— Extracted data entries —
══════

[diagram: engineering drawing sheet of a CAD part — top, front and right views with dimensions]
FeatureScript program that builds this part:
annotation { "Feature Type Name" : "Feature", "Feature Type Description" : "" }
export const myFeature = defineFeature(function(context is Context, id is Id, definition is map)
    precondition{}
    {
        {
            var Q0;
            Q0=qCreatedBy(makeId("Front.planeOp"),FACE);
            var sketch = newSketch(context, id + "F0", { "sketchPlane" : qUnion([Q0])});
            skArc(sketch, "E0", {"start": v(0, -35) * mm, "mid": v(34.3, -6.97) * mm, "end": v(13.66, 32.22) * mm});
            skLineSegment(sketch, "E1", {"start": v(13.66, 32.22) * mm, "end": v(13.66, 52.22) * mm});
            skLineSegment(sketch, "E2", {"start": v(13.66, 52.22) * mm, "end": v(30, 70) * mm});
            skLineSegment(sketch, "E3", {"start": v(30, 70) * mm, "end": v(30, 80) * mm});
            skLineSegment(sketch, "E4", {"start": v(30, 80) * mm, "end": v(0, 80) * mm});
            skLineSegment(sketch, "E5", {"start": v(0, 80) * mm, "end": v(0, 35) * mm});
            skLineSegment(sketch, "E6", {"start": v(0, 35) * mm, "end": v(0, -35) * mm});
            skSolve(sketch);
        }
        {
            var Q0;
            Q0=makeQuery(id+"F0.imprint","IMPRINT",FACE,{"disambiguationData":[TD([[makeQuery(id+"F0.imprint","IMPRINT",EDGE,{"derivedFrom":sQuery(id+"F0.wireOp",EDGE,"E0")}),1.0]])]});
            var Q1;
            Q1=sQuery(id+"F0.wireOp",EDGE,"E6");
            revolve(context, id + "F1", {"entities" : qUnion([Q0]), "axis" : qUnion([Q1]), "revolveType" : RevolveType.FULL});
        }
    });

══════

— Given problem —
For each of the records, change every "mm" in its lines to "inch" and leave everything else as it is.

— Output for this exercise —
[diagram: engineering drawing sheet of a CAD part — top, front and right views with dimensions]
FeatureScript program that builds this part:
annotation { "Feature Type Name" : "Feature", "Feature Type Description" : "" }
export const myFeature = defineFeature(function(context is Context, id is Id, definition is map)
    precondition{}
    {
        {
            var Q0;
            Q0=qCreatedBy(makeId("Front.planeOp"),FACE);
            var sketch = newSketch(context, id + "F0", { "sketchPlane" : qUnion([Q0])});
            skArc(sketch, "E0", {"start": v(0, -35) * inch, "mid": v(34.3, -6.97) * inch, "end": v(13.66, 32.22) * inch});
            skLineSegment(sketch, "E1", {"start": v(13.66, 32.22) * inch, "end": v(13.66, 52.22) * inch});
            skLineSegment(sketch, "E2", {"start": v(13.66, 52.22) * inch, "end": v(30, 70) * inch});
            skLineSegment(sketch, "E3", {"start": v(30, 70) * inch, "end": v(30, 80) * inch});
            skLineSegment(sketch, "E4", {"start": v(30, 80) * inch, "end": v(0, 80) * inch});
            skLineSegment(sketch, "E5", {"start": v(0, 80) * inch, "end": v(0, 35) * inch});
            skLineSegment(sketch, "E6", {"start": v(0, 35) * inch, "end": v(0, -35) * inch});
            skSolve(sketch);
        }
        {
            var Q0;
            Q0=makeQuery(id+"F0.imprint","IMPRINT",FACE,{"disambiguationData":[TD([[makeQuery(id+"F0.imprint","IMPRINT",EDGE,{"derivedFrom":sQuery(id+"F0.wireOp",EDGE,"E0")}),1.0]])]});
            var Q1;
            Q1=sQuery(id+"F0.wireOp",EDGE,"E6");
            revolve(context, id + "F1", {"entities" : qUnion([Q0]), "axis" : qUnion([Q1]), "revolveType" : RevolveType.FULL});
        }
    });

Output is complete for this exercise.